Financial Planning and Marketing for Fishermen

Sarah Fisken, Marine Operations Specialist

With declining catches, fewer fish buyers, lower prices paid at landing and shrinking profit margins, commercial fishermen seek ways to increase the value of their catches through better handling, processing, storing, quality control and marketing. Since 2006, WSG and Philips Publishing Group have presented the Wild Seafood Exchange, an annual forum for Northwest and Alaska fishermen to discuss ways to start or improve direct marketing operations. The Exchange brings together fishermen, seafood buyers, restaurant operators, retail food dealers, and financial, business and marketing experts.

Participation in Seattle’s annual Pacific Marine Expo also offers opportunities to share information and discuss industry needs. In addition, WSG is helping create a financial- and business-planning toolkit to help fishermen boost their profitability to be delivered through the national Sea Grant network.

Learn more about the practical skills needed to maintain sustainable fisheries.


Recreational Harvest Program

Jeff Adams, Marine Ecologist and Teri King, Marine Water Quality Specialist

WSG offers opportunities for citizens of all ages to learn how to recreationally harvest marine and shoreline species and how to do so safely, legally and sustainably. Join local experts, experienced harvesters and Sea Grant staff in the classroom and in the field.

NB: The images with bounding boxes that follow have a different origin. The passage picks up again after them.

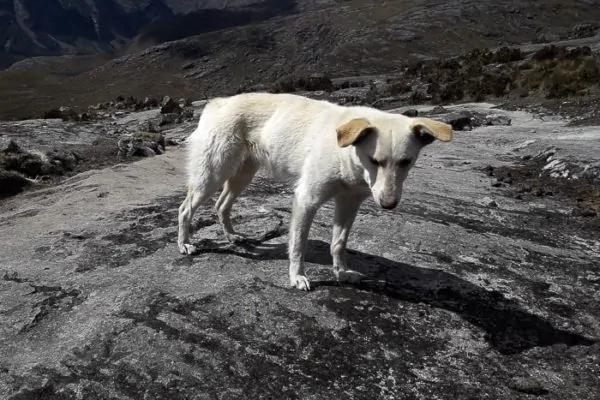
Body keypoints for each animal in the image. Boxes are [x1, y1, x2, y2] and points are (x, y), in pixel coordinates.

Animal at [176, 91, 452, 290]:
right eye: (374, 160)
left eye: (406, 161)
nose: (388, 204)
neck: (346, 153)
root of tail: (217, 103)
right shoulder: (306, 199)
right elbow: (299, 245)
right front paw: (297, 277)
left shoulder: (349, 203)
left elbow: (338, 243)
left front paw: (341, 273)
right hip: (212, 174)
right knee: (184, 209)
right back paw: (185, 244)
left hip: (242, 174)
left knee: (221, 204)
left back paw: (232, 236)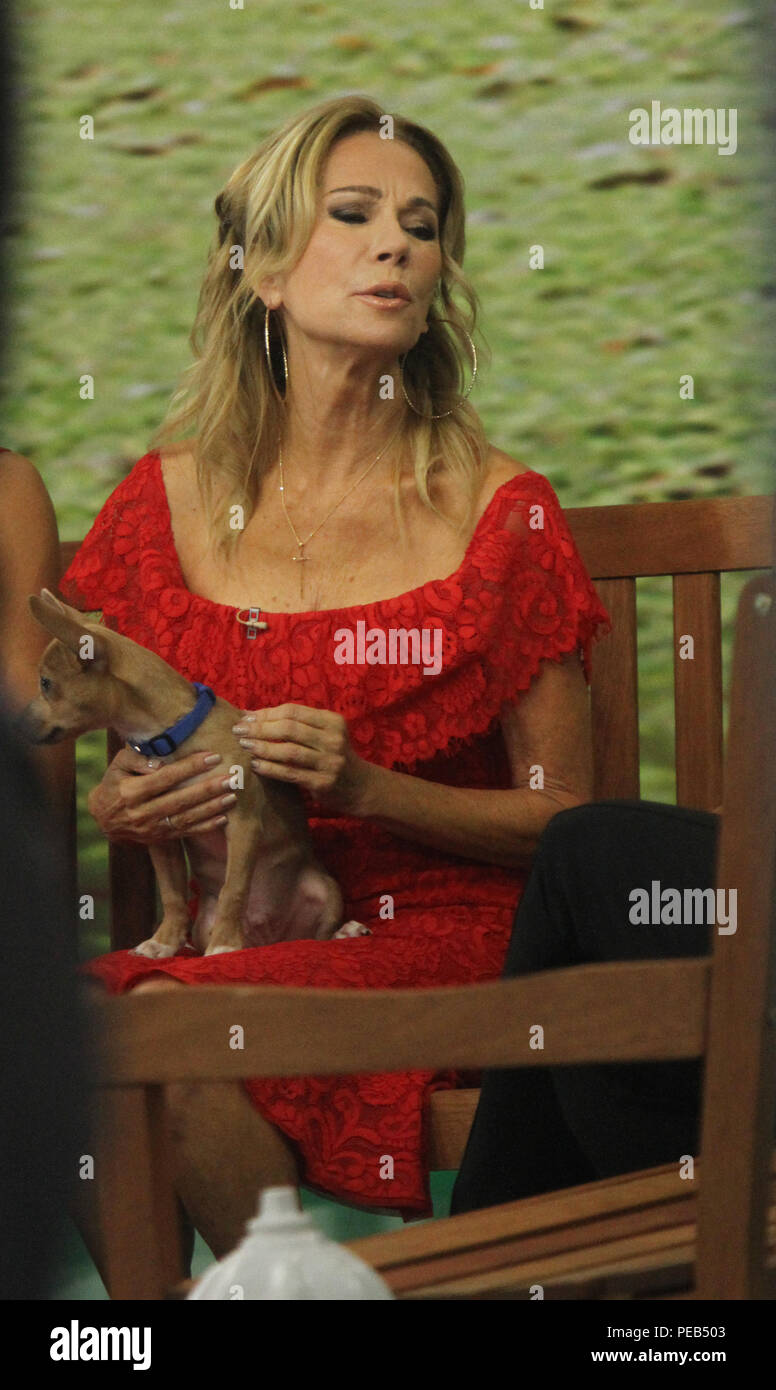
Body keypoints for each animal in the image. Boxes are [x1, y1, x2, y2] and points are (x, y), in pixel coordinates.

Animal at [16, 586, 369, 956]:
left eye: (45, 683)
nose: (17, 724)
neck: (170, 736)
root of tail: (268, 938)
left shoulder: (243, 823)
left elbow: (233, 890)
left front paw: (224, 944)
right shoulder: (160, 832)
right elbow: (172, 894)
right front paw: (165, 941)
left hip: (326, 890)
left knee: (317, 933)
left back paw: (342, 931)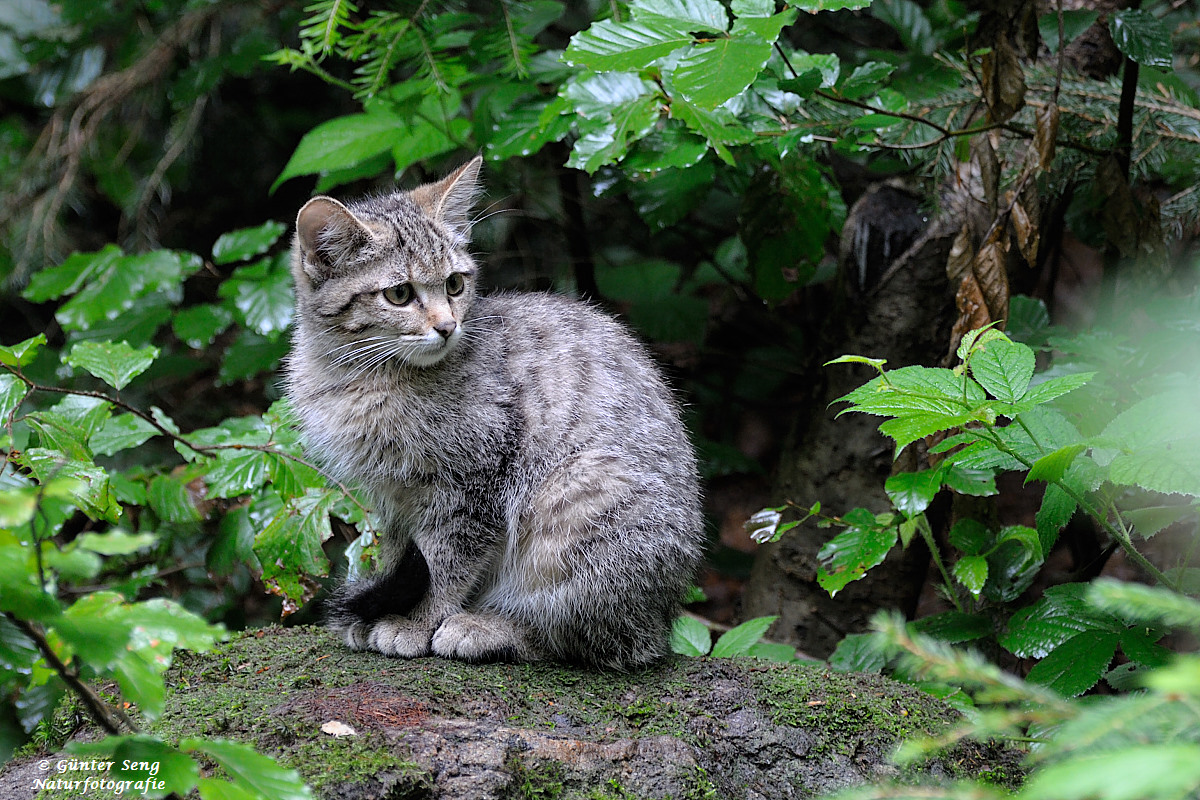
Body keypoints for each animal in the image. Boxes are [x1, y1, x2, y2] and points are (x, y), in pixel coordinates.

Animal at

Best of all, WSG can help you to enjoy the healthy, nutritious fruits of your labors.

To learn more, read Gathering Safe Shellfish and The Nutritional Value of Shellfish.

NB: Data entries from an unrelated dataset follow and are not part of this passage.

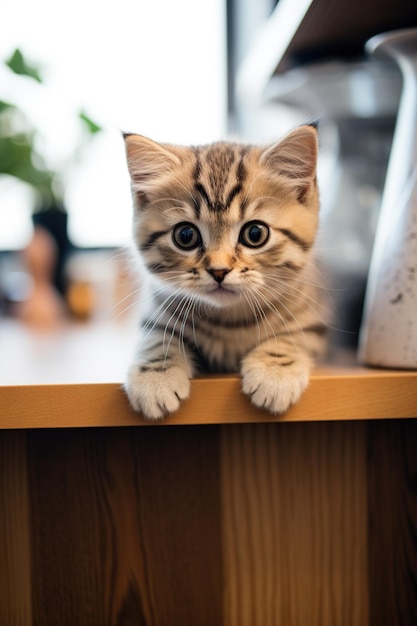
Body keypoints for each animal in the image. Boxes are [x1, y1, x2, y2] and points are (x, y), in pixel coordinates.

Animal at [122, 125, 324, 420]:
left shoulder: (313, 317)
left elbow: (294, 335)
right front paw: (156, 377)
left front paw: (275, 371)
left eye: (255, 234)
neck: (230, 322)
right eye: (185, 236)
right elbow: (158, 337)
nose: (219, 270)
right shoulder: (157, 308)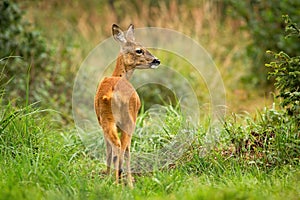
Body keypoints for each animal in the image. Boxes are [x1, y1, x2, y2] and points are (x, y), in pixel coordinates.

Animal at [94, 23, 161, 188]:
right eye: (139, 50)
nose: (156, 60)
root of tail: (113, 93)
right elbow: (125, 150)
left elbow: (108, 150)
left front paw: (107, 177)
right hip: (128, 120)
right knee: (123, 148)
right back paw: (125, 182)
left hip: (108, 120)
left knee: (115, 147)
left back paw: (116, 181)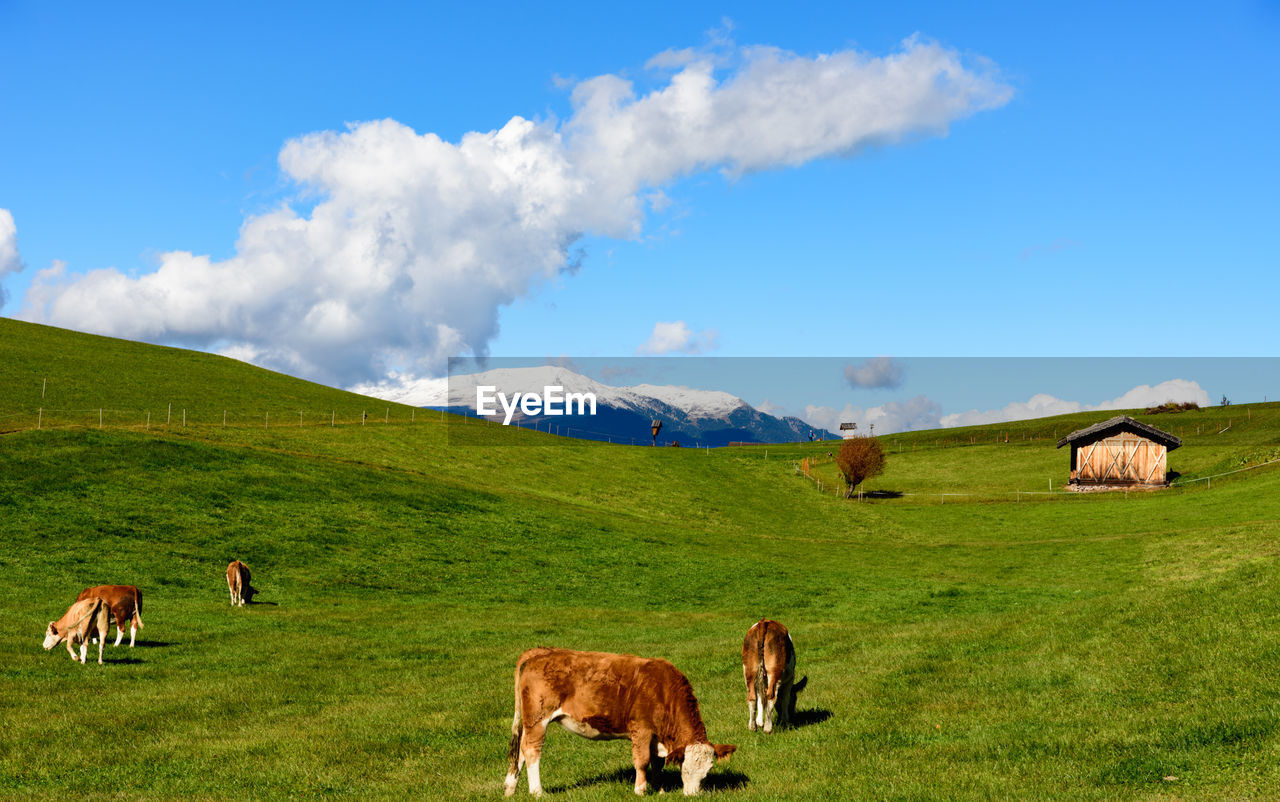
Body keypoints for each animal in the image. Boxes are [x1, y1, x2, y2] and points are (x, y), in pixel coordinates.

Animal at [504, 652, 737, 798]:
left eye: (707, 772)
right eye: (685, 770)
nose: (693, 795)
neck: (662, 690)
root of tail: (538, 653)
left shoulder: (657, 738)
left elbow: (657, 764)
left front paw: (659, 789)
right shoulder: (641, 730)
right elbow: (642, 761)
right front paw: (640, 790)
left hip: (529, 722)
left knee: (521, 751)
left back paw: (510, 789)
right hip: (538, 719)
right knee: (532, 751)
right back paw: (537, 792)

Seafood Quality and Handling Training for Tribal Fishermen

Sarah Fisken, Marine Operations Specialist

Fish and shellfish have traditionally been central to the economies and cultures of Western Washington’s tribal communities. But today’s tribal harvesters face limited markets and stiff competition. They can overcome these obstacles with improved catch handling and storage techniques, and by marketing unique local products such as the Olympic coast’s marbled king salmon. Working with the Nisqually, Quinault, Lummi and other tribes, WSG provides training in seafood quality improvement and marketing, increasing the profitability of their fisheries.

WSG also collaborates with the Lummi Nation to expand its retail seafood market, which serves Bellingham and Whatcom County and provides an outlet for both fresh catches and more profitable value-added products. WSG also works with the Washington Troller’s Association and Makah Tribe to introduce chefs, food writers and restaurateurs to the distinctive marbled salmon through its annual lunch event at a premier Seattle restaurant.

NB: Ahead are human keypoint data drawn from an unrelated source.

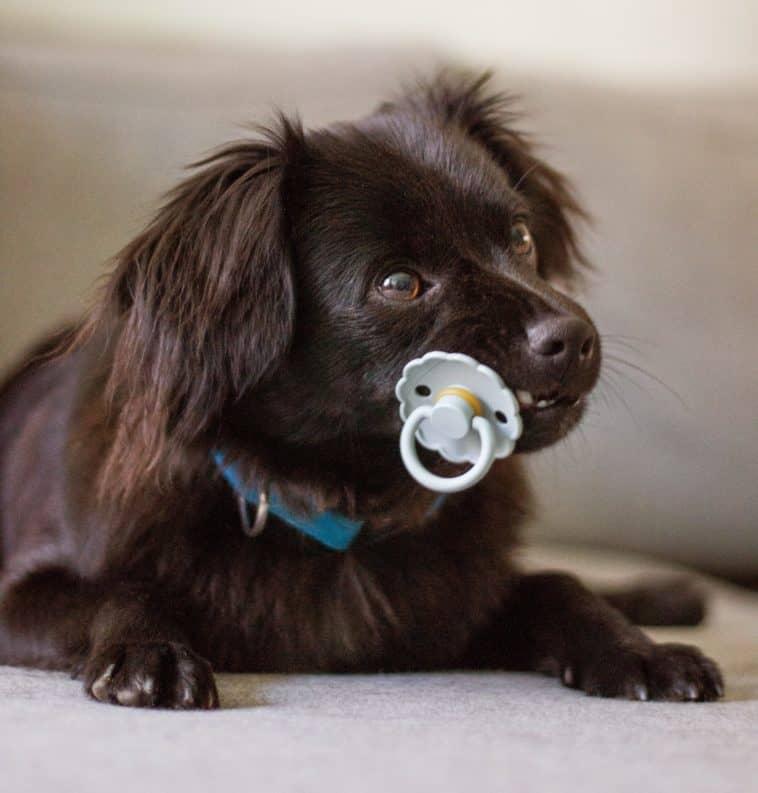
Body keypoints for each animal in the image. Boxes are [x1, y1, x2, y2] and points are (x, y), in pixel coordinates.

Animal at [0, 72, 724, 704]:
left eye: (520, 237)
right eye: (398, 283)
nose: (573, 337)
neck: (351, 499)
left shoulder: (457, 603)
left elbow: (557, 583)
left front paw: (640, 651)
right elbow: (118, 591)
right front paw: (151, 651)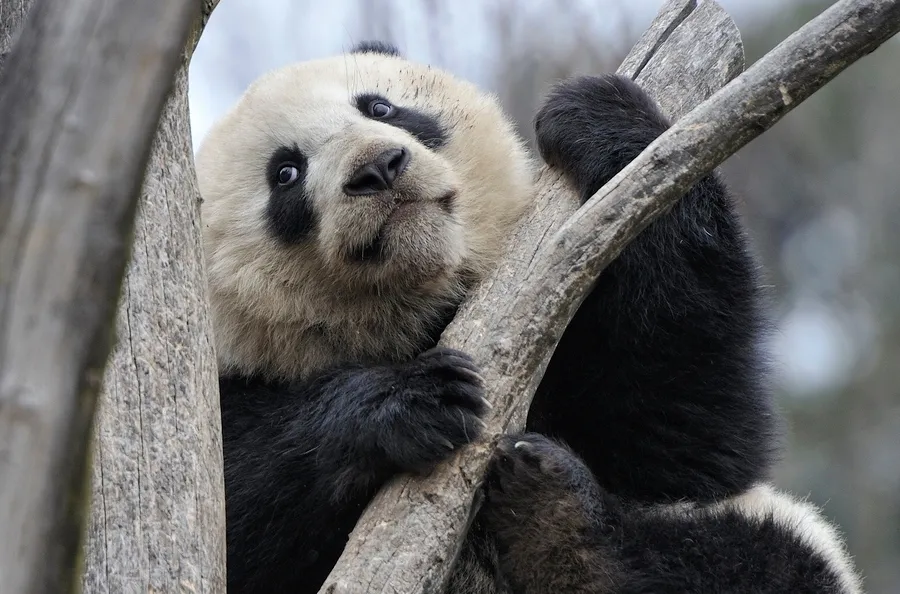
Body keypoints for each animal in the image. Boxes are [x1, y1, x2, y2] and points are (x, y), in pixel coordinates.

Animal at [193, 39, 860, 588]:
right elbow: (233, 506)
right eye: (285, 172)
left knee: (764, 561)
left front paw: (605, 121)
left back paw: (564, 530)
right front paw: (411, 400)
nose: (378, 167)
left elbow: (690, 431)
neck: (424, 305)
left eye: (380, 107)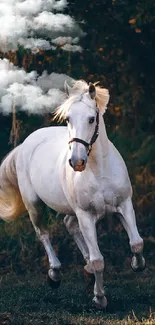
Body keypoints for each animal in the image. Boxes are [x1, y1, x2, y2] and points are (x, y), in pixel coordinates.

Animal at [0, 79, 145, 308]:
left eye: (92, 119)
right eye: (68, 119)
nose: (77, 162)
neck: (99, 170)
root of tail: (25, 144)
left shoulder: (124, 205)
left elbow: (137, 244)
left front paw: (136, 264)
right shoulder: (85, 214)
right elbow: (98, 260)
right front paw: (99, 298)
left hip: (70, 209)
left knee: (69, 225)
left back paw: (85, 269)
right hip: (34, 205)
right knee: (43, 234)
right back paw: (55, 274)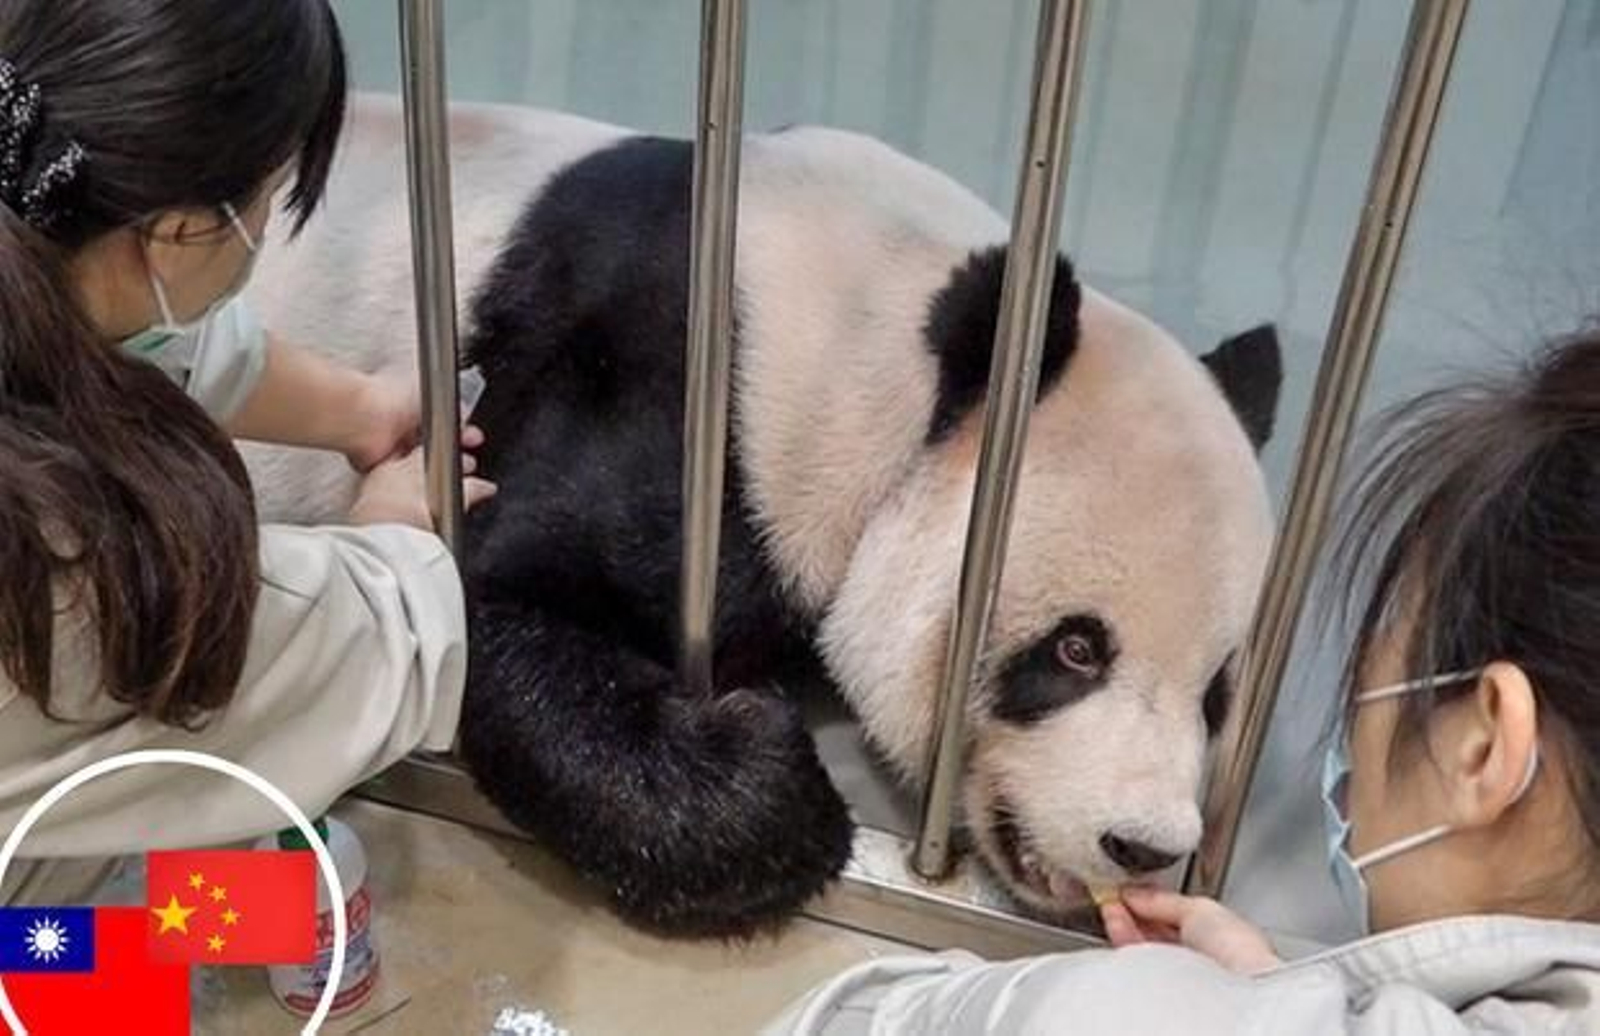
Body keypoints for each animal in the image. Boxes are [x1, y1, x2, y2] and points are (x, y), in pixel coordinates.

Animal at [244, 93, 1283, 938]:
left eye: (1218, 694)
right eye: (1075, 650)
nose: (1145, 845)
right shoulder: (680, 400)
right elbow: (485, 595)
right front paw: (775, 772)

Seafood Training for Meatcutters

Sarah Fisken, Marine Operations Specialist and Teri King, Marine Water Quality Specialist

Many customers wonder whether the fish they eat are clean, healthy, high-quality, and sustainably caught. Often they direct these questions to workers behind supermarket seafood counters who wish they could help customers find the answers. Based on a survey of meatcutters and seafood department managers in several local grocery chains, WSG designed a 12-hour seafood retail training program for apprentice meatcutters.

This program is offered in conjunction with the meatcutter apprenticeship programs of South Seattle Community College and the United Food and Commercial Workers International Union. After the trainings, apprentices are evaluated on their retention of seafood information and surveyed about customer knowledge and training impacts.


State of the Oyster Study: Testing Shellfish for Health and Safety

Teri King, Marine Water Quality Specialist

Shellfish need clean water to thrive. Pollutants can destroy their beds, and bacteria taken up by shellfish can sicken people who eat them. WSG’s State of the Oyster Study is a citizen science monitoring program that trains waterfront property owners to test the safety of their shellfish before consumption. Four times a year, residents gather clams and oysters at low tide and bring them to WSG to be tested for Vibrio parahaemolyticus and bacterial indicators of fecal contamination.

WSG then helps participants interpret the test results and, if necessary, works closely with them to identify and remedy sources of contamination. If you are interested in becoming a volunteer monitor or receiving additional information, please contact Teri King at guatemal@uw.edu.

The 2016 sampling season has been completed. Please check back in spring 2017 for the next season’s schedule and a downloadable flyer with dropoff locations, submittal form and instructions. 


Wild Seafood Exchange

Paul Dye, Assistant Director for Outreach and Sarah Fisken, Marine Operations Specialist 

WSG is a sponsor of the annual Wild Seafood Exchange, serving independent commercial fishermen who want to learn about marketing, especially direct marketing to restaurants, retailers, brokers and seafood buyers. Wild Seafood Exchange is an nine-year partnership between WSG and Philips Publishing (Fishermen’s News), designed to help commercial fishermen who want to sell directly or are currently selling directly to the public, restaurants and retail grocers.

The annual exchange provides the information and experience fishermen need to enhance their businesses. Attendees gather to hear panel discussions on processing and cold storage, what restaurants and retailers want, experiences from other direct marketers, new websites to help their business, and policy and regulatory issues.